• TO DO: Copy the lines of the material below without any changes, starting with its first line and ending with the line that contains "quell’evento significherebbe probabilmente". Include both of those lines.

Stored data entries
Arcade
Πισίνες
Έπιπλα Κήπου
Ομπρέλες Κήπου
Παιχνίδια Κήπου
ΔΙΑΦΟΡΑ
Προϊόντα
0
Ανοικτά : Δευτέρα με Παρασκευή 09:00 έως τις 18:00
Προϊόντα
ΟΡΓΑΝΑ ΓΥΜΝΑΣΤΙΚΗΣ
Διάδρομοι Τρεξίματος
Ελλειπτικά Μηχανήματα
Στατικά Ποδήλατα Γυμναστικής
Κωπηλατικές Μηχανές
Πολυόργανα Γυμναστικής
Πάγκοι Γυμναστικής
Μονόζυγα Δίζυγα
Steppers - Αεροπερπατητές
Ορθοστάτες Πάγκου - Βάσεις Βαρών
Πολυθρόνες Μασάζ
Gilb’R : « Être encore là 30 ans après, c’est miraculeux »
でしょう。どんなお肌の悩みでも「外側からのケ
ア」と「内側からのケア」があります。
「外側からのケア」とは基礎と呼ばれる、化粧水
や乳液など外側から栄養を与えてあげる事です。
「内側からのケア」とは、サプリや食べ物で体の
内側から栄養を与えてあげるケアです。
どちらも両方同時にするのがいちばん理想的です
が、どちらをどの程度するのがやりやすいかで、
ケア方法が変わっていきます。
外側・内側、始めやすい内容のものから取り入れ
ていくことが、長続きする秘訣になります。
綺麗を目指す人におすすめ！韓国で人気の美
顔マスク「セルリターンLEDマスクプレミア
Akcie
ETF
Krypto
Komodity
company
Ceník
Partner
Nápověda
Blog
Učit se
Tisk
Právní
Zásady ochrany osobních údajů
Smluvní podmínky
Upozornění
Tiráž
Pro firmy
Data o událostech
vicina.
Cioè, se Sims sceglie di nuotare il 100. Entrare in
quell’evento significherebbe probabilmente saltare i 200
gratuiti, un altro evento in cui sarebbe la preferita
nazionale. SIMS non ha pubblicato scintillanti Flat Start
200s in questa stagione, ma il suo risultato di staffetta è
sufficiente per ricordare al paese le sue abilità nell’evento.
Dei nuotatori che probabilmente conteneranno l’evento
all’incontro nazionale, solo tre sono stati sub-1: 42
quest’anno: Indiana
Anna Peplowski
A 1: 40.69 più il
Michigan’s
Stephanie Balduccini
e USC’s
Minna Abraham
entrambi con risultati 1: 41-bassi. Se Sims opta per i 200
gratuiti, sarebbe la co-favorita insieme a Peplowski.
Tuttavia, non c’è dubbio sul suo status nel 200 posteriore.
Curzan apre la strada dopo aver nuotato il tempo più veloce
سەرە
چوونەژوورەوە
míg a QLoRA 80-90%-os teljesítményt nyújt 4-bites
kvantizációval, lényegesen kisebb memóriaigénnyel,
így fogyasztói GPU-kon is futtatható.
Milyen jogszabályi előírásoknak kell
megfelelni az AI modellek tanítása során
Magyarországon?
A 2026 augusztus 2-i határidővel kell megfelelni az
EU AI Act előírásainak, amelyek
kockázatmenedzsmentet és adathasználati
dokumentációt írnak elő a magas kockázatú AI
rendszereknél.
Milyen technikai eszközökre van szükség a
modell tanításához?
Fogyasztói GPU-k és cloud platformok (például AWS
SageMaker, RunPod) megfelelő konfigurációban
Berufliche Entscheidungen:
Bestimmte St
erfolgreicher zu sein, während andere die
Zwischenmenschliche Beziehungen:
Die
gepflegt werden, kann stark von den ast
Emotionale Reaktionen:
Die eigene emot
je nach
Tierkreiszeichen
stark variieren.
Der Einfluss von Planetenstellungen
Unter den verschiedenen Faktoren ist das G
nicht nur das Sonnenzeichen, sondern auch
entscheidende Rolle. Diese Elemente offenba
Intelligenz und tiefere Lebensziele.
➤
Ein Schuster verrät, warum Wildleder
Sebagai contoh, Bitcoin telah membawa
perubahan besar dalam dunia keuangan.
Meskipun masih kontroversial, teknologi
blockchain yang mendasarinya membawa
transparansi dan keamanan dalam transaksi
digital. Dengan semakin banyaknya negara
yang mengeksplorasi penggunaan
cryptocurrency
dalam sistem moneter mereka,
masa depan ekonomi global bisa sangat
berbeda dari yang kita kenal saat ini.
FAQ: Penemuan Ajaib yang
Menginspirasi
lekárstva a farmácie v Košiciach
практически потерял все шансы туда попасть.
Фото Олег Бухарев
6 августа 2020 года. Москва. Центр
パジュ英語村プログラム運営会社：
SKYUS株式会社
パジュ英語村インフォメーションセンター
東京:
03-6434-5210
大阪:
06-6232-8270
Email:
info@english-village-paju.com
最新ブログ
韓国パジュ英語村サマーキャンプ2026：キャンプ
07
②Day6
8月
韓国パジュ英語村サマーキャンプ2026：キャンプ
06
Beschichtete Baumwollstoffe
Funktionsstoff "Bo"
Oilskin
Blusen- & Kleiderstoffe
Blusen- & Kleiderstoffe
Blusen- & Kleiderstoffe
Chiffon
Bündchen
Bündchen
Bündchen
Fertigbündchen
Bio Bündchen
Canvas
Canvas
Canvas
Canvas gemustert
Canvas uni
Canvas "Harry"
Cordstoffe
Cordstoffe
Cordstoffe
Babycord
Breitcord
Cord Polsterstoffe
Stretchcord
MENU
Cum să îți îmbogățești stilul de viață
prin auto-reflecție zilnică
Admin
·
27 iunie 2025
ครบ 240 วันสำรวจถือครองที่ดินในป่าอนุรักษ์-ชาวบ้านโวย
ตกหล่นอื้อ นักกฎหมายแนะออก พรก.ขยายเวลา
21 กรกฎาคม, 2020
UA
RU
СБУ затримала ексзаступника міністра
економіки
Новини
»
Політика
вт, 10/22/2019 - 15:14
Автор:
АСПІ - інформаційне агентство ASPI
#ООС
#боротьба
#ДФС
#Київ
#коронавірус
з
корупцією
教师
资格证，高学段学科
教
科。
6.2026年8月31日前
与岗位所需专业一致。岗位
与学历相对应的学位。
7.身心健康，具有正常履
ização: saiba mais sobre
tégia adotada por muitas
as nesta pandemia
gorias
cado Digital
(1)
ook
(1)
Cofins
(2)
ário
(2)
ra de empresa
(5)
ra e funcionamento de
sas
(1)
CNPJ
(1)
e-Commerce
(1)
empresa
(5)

• EXERCISE RESULT:
Arcade
Πισίνες
Έπιπλα Κήπου
Ομπρέλες Κήπου
Παιχνίδια Κήπου
ΔΙΑΦΟΡΑ
Προϊόντα
0
Ανοικτά : Δευτέρα με Παρασκευή 09:00 έως τις 18:00
Προϊόντα
ΟΡΓΑΝΑ ΓΥΜΝΑΣΤΙΚΗΣ
Διάδρομοι Τρεξίματος
Ελλειπτικά Μηχανήματα
Στατικά Ποδήλατα Γυμναστικής
Κωπηλατικές Μηχανές
Πολυόργανα Γυμναστικής
Πάγκοι Γυμναστικής
Μονόζυγα Δίζυγα
Steppers - Αεροπερπατητές
Ορθοστάτες Πάγκου - Βάσεις Βαρών
Πολυθρόνες Μασάζ
Gilb’R : « Être encore là 30 ans après, c’est miraculeux »
でしょう。どんなお肌の悩みでも「外側からのケ
ア」と「内側からのケア」があります。
「外側からのケア」とは基礎と呼ばれる、化粧水
や乳液など外側から栄養を与えてあげる事です。
「内側からのケア」とは、サプリや食べ物で体の
内側から栄養を与えてあげるケアです。
どちらも両方同時にするのがいちばん理想的です
が、どちらをどの程度するのがやりやすいかで、
ケア方法が変わっていきます。
外側・内側、始めやすい内容のものから取り入れ
ていくことが、長続きする秘訣になります。
綺麗を目指す人におすすめ！韓国で人気の美
顔マスク「セルリターンLEDマスクプレミア
Akcie
ETF
Krypto
Komodity
company
Ceník
Partner
Nápověda
Blog
Učit se
Tisk
Právní
Zásady ochrany osobních údajů
Smluvní podmínky
Upozornění
Tiráž
Pro firmy
Data o událostech
vicina.
Cioè, se Sims sceglie di nuotare il 100. Entrare in
quell’evento significherebbe probabilmente saltare i 200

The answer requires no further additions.